Desde muito cedo teve o gosto pela literatura estimulado, sendo
várias vezes reconhecida na escola como "leitora do mês" por frequentar
muito a biblioteca e ler livros todos os dias. Através de coleções como
Girassol e Vagalume, identificou-se várias vezes com os personagens de
diversos autores brasileiros, como Ganymedes José, Stella Carr, Rosana
Rios e Pedro Bandeira. Chegou a ler livros avançados para a idade, que
contribuíram de certa forma para seu aprendizado, embora não tivesse
maturidade para compreendê-los totalmente. Um exemplo é "Teleco, o
coelhinho" de Murilo Rubião.
Aos oito anos de idade, começou seu primeiro "caderno de histórias" e
ganhou uma máquina de escrever de brinquedo. Aos doze, foi incentivada
a escrever poemas por professores e logo passou a criar personagens e
histórias mais consistentes. Com o tempo decidiu reuni-las em cadernos e
se encorajou a digitá-las e posteriormente editar seus próprios livros.
E o que a Josy achou?
2° Livro Nacional de 2013. E que bela surpresa, hem?

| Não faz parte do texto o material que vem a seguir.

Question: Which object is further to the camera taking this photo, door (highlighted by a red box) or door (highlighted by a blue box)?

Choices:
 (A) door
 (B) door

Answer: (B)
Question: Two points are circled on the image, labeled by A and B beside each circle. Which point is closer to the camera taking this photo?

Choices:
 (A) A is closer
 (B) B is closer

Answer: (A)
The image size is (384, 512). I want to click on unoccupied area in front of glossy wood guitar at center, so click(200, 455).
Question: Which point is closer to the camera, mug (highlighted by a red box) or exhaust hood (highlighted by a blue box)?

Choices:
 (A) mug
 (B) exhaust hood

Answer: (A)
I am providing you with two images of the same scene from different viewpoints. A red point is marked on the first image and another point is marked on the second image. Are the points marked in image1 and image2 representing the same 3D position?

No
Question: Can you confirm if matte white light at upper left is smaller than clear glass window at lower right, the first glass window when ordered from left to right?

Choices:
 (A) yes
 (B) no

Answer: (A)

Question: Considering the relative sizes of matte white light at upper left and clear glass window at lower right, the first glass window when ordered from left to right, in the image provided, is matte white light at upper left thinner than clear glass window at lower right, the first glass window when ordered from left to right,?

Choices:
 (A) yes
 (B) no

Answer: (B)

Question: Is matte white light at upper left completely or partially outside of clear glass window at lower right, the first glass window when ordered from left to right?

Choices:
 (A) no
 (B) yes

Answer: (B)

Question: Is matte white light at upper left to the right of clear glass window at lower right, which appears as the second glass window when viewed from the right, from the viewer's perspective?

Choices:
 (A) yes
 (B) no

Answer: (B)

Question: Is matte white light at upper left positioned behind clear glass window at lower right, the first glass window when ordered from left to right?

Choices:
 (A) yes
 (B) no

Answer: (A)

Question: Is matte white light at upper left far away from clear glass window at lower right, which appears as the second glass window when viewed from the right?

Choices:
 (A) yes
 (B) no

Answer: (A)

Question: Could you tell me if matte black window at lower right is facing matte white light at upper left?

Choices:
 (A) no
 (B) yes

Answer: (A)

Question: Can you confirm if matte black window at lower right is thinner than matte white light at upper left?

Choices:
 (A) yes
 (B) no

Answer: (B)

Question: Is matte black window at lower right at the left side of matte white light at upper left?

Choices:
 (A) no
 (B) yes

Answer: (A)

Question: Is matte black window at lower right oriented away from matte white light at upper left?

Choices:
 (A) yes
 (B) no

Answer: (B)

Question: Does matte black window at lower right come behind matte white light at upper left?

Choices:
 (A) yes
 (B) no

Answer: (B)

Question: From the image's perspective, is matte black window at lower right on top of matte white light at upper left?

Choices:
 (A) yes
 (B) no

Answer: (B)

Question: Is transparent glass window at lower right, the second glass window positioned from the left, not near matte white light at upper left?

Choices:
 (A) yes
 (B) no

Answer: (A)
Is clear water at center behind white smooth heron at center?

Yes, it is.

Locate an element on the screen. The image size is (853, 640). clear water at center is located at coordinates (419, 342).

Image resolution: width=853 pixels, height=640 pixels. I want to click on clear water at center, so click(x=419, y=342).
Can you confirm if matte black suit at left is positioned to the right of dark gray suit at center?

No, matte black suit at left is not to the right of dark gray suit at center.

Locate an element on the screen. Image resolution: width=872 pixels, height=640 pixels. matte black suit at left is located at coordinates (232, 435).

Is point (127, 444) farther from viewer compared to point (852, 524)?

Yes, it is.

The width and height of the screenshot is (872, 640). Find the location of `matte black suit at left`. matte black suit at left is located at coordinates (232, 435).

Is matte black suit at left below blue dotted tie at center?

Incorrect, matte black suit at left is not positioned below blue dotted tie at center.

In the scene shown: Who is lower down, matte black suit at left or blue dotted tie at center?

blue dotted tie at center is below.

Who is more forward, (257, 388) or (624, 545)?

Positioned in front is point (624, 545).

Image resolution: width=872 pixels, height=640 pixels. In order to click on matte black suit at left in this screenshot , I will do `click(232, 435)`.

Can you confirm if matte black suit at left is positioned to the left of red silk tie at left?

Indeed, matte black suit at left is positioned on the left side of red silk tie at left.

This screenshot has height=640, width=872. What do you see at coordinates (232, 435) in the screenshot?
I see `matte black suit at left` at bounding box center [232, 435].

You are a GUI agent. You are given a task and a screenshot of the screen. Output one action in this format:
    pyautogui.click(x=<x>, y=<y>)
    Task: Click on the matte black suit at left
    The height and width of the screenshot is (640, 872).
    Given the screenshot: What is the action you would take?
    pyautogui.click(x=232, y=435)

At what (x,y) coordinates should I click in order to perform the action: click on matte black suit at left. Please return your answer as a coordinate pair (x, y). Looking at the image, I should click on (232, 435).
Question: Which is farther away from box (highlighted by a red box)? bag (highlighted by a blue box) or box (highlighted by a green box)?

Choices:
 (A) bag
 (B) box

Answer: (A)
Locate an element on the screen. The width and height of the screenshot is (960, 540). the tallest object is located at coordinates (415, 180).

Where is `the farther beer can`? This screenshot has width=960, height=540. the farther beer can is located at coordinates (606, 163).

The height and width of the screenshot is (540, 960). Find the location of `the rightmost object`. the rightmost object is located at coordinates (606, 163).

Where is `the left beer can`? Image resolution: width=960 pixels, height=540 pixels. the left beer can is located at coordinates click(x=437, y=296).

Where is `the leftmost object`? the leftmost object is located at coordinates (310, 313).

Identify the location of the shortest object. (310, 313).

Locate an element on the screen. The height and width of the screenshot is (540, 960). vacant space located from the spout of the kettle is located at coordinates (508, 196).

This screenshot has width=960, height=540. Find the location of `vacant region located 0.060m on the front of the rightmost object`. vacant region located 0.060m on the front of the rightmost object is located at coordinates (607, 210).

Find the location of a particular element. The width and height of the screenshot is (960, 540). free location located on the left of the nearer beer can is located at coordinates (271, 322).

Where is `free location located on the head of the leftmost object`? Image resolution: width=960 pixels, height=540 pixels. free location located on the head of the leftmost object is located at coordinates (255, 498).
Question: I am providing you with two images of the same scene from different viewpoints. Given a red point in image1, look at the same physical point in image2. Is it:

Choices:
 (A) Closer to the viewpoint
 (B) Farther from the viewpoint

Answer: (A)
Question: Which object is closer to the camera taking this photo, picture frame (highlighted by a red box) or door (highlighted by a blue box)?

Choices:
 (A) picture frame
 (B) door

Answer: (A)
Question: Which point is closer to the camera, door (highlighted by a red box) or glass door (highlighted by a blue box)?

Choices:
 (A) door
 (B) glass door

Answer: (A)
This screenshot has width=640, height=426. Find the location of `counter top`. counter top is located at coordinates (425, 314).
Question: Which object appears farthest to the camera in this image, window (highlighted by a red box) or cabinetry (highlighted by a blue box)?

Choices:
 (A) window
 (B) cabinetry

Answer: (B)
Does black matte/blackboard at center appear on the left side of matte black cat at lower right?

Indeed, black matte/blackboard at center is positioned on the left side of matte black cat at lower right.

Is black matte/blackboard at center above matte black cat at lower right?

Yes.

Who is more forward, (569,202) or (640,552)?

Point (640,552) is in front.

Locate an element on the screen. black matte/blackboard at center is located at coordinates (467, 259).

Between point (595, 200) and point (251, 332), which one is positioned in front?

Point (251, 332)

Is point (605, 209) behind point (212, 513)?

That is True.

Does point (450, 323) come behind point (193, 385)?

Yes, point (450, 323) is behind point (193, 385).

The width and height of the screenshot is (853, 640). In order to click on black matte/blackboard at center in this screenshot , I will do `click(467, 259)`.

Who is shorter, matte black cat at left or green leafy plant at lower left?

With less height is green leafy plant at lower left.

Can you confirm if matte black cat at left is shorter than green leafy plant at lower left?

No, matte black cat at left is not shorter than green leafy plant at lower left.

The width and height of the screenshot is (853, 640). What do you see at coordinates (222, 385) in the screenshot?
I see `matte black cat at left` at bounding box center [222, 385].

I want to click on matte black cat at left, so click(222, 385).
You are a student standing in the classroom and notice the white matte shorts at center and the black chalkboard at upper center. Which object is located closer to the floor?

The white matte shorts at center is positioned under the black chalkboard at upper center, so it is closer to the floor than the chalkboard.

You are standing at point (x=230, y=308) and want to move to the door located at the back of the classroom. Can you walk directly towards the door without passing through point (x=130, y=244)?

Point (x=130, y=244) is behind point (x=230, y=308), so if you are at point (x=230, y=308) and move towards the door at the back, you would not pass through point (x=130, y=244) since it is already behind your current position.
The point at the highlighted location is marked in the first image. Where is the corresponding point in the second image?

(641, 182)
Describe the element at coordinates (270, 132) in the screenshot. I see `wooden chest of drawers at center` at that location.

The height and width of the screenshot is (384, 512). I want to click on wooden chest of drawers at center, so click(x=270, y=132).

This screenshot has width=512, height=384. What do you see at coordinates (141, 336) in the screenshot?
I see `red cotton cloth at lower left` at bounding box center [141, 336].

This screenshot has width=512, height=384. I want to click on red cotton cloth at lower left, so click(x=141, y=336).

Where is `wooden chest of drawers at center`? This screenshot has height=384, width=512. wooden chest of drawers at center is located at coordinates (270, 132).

Já ouviu falar em Virgínia Cunha Barros? Provavelmente não. Ela é
praticamente uma desconhecida dentro do mundo literário nacional, que cada vez
mais tem espaço para propaganda e publicidade, e cada vez menos para talento.
E isso ela é. Ela é um talento puro, já lapidado, já pronto para ser
descoberta e lido por todos. Sua narrativa é ácida, mas incrivelmente bem
montada. A história inteira é impecável, e dá de dez a zero em muito livro
internacional.
O preço pesa, afinal de contas, é clube de autores né? Mas por menos de
dez reais você compra o ebook (eu li em ebook e foi ótimo, mesmo sem o papel, o
texto é tão bom que no primeiro dia que peguei li 88 paginas em menos de uma
hora!)
Há algum tempo eu havia lido a sinopse do seu livro do Clube de Autores
e disse: “Caramba, algo original neste mar de mesmice?”. Levei um tempo, mas
enfim consegui ler a obra. E, nossa, a sinopse era apenas uma das facetas de
entrada do maravilhoso livro.
Menina Pastora Louca é uma história dividida em “partes” distintas, cada
uma contando a história de uma personagem. Eu senti como se fossem vários
contos, todos interligados pela ânsia e busca feminina de algo a que se
agarrar. A fé e o medo do desconhecido é o tema central do livro. Mas, se
engana se pensa que é uma história gospel. Aliás, o tom da autora é muito mais
sarcástico e cru do que doce. Por mais que o texto não seja desrespeitoso, as
escolhas baseadas em uma fé cega das personagens (especialmente a jovem grega
nova-cristã Ariadne) beira a loucura.
Ariadne entra em cena narrando à história de uma mulher na Roma antiga.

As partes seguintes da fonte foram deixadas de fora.